Peces espada (Xiphias gladius) en un camión en el puerto de Marsaxlokk, Malta. Oceana MarViva 2009 BFT. Junio 2009.
Descargando marrajos (Isurus spp.) desde un palangrero de superficie a la deriva en el puerto de Las Palmas, Islas Canarias, Esp

Autor: Angela Pauly
Fecha: Noviembre 11, 2011



Esta semana un equipo de expertos de Oceana se ha dirigido a Turquía para asistir a la 22 ª Reunión de la Comisión Internacional para la Conservación del Atún Atlántico (ICCAT por sus siglas en inglés) e intentar presionar a los países para que protejan distintas especies de tiburones y el pez espada, todos ellos sobreexplotados.

¿Te preguntas por qué una organización para la conservación de túnidos es el lugar adecuado para proteger a  los tiburones y el pez espada? En realidad, ICCAT gestiona la pesca de más de 30 especies, muchas de ellas de atún (como el atún rojo atlántico) pero también otras como el pez vela, la caballa, el pez espada y los tiburones.

¿Cuál es el problema, y qué medidas proponemos en ICCAT?
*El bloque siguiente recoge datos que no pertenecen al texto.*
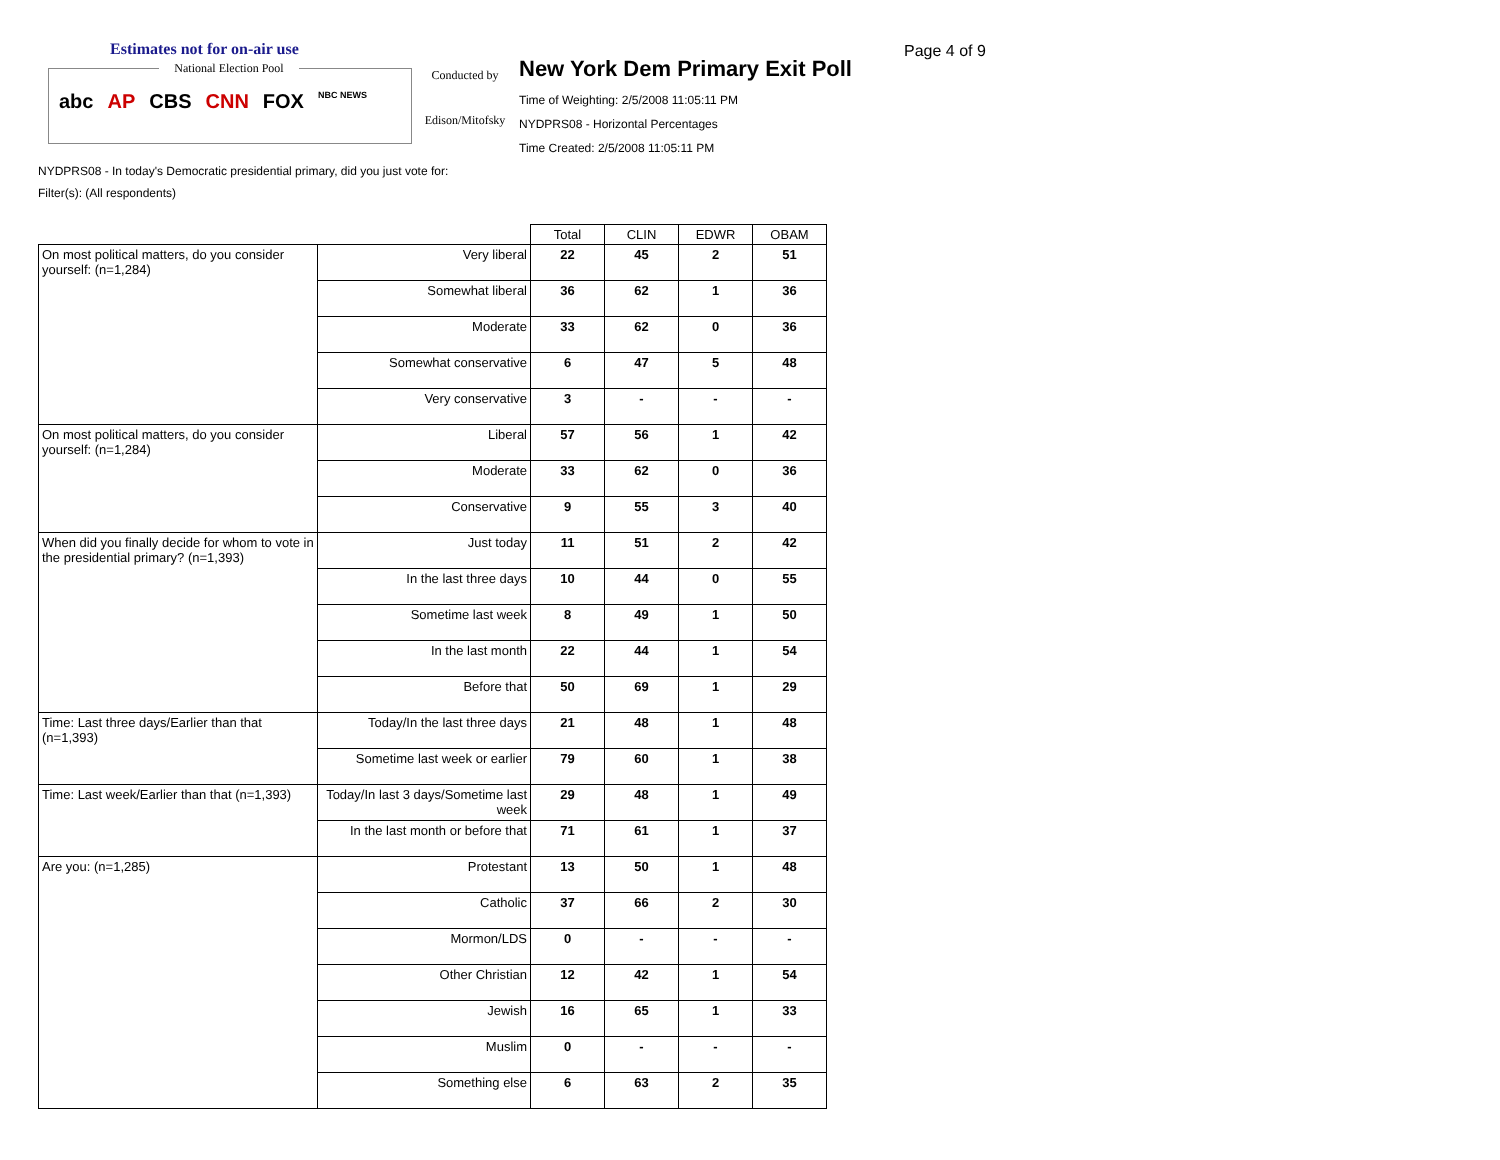Estimates not for on-air use
National Election Pool
abc AP CBS CNN FOX NBC NEWS
Conducted by
Edison/Mitofsky
New York Dem Primary Exit Poll
Time of Weighting: 2/5/2008 11:05:11 PM
NYDPRS08 - Horizontal Percentages
Time Created: 2/5/2008 11:05:11 PM
Page 4 of 9
NYDPRS08 - In today's Democratic presidential primary, did you just vote for:
Filter(s): (All respondents)
| | | Total | CLIN | EDWR | OBAM |
| On most political matters, do you consider yourself: (n=1,284) | Very liberal | 22 | 45 | 2 | 51 |
| | Somewhat liberal | 36 | 62 | 1 | 36 |
| | Moderate | 33 | 62 | 0 | 36 |
| | Somewhat conservative | 6 | 47 | 5 | 48 |
| | Very conservative | 3 | - | - | - |
| On most political matters, do you consider yourself: (n=1,284) | Liberal | 57 | 56 | 1 | 42 |
| | Moderate | 33 | 62 | 0 | 36 |
| | Conservative | 9 | 55 | 3 | 40 |
| When did you finally decide for whom to vote in the presidential primary? (n=1,393) | Just today | 11 | 51 | 2 | 42 |
| | In the last three days | 10 | 44 | 0 | 55 |
| | Sometime last week | 8 | 49 | 1 | 50 |
| | In the last month | 22 | 44 | 1 | 54 |
| | Before that | 50 | 69 | 1 | 29 |
| Time: Last three days/Earlier than that (n=1,393) | Today/In the last three days | 21 | 48 | 1 | 48 |
| | Sometime last week or earlier | 79 | 60 | 1 | 38 |
| Time: Last week/Earlier than that (n=1,393) | Today/In last 3 days/Sometime last week | 29 | 48 | 1 | 49 |
| | In the last month or before that | 71 | 61 | 1 | 37 |
| Are you: (n=1,285) | Protestant | 13 | 50 | 1 | 48 |
| | Catholic | 37 | 66 | 2 | 30 |
| | Mormon/LDS | 0 | - | - | - |
| | Other Christian | 12 | 42 | 1 | 54 |
| | Jewish | 16 | 65 | 1 | 33 |
| | Muslim | 0 | - | - | - |
| | Something else | 6 | 63 | 2 | 35 |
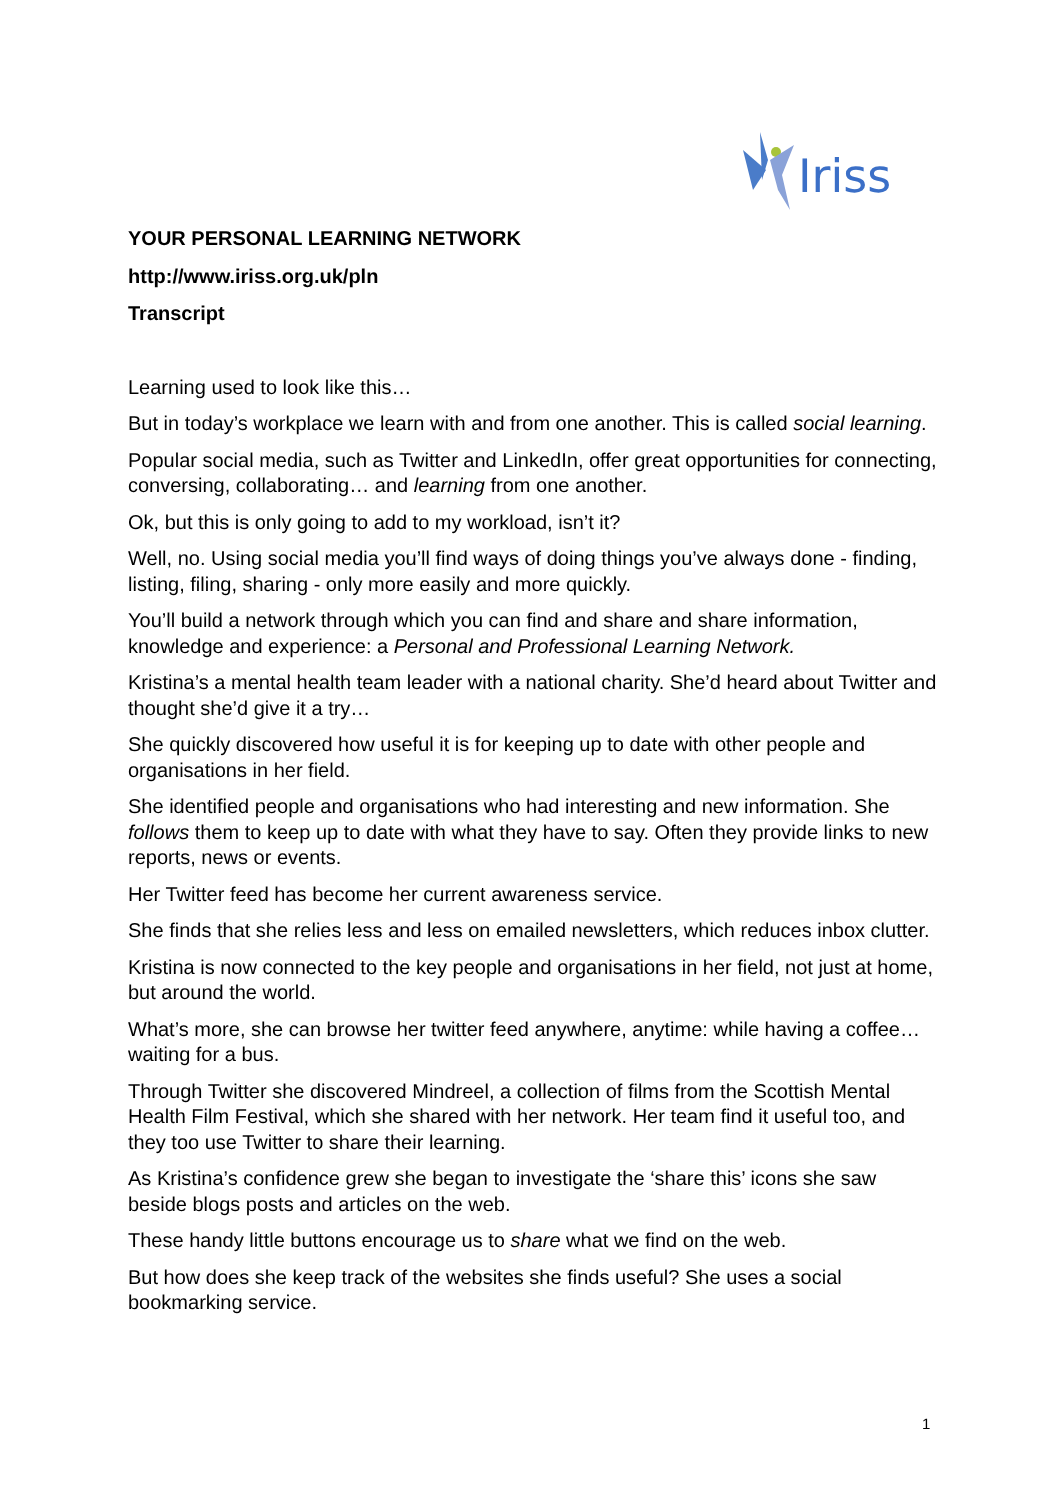Iriss
YOUR PERSONAL LEARNING NETWORK
http://www.iriss.org.uk/pln
Transcript
Learning used to look like this…
But in today’s workplace we learn with and from one another. This is called social learning.
Popular social media, such as Twitter and LinkedIn, offer great opportunities for connecting, conversing, collaborating… and learning from one another.
Ok, but this is only going to add to my workload, isn’t it?
Well, no. Using social media you’ll find ways of doing things you’ve always done - finding, listing, filing, sharing - only more easily and more quickly.
You’ll build a network through which you can find and share and share information, knowledge and experience: a Personal and Professional Learning Network.
Kristina’s a mental health team leader with a national charity. She’d heard about Twitter and thought she’d give it a try…
She quickly discovered how useful it is for keeping up to date with other people and organisations in her field.
She identified people and organisations who had interesting and new information. She follows them to keep up to date with what they have to say. Often they provide links to new reports, news or events.
Her Twitter feed has become her current awareness service.
She finds that she relies less and less on emailed newsletters, which reduces inbox clutter.
Kristina is now connected to the key people and organisations in her field, not just at home, but around the world.
What’s more, she can browse her twitter feed anywhere, anytime: while having a coffee… waiting for a bus.
Through Twitter she discovered Mindreel, a collection of films from the Scottish Mental Health Film Festival, which she shared with her network. Her team find it useful too, and they too use Twitter to share their learning.
As Kristina’s confidence grew she began to investigate the ‘share this’ icons she saw beside blogs posts and articles on the web.
These handy little buttons encourage us to share what we find on the web.
But how does she keep track of the websites she finds useful? She uses a social bookmarking service.
1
Sobre tiburones: los  tiburones altamente migratorios son particularmente vulnerables a la sobrepesca y la mayor parte se encuentran amenazados en zonas del Atlántico y el Mediterráneo. Sin embargo  seguimos sin establecer medidas de gestión a la pesca de estas especies ni límites a sus capturas. Oceana propone:


• Prohibir el almacenamiento de las especies de tiburones clasificadas como “en peligro de extinción” o “vulnerables”,  y en particular el marrajo sardinero y el jaquetón;
• Establecer límites precautorios con base científica para las capturas del tiburón azul y el marrajo;
• Exigir la presentación de los datos de capturas de tiburones como requisito previo para su descarga

• Mejorar las medidas de la ICCAT contra el finning o aleteo, exigiendo que los tiburones sean descargados con sus aletas total o parcialmente adheridas al cuerpo de forma natural

Sobre el pez espada: La gestión del sobreexplotado pez espada del Mediterráneo se ha dejado de lado en repetidas ocasiones. Oceana  propone:


• Un plan de gestión integral basado en datos científicos que incluya: límites de captura, el acceso restringido sólo a la flota de palangre de superficie, tallas mínimas de desembarque, así como otras medidas adicionales para garantizar la protección de esta especie.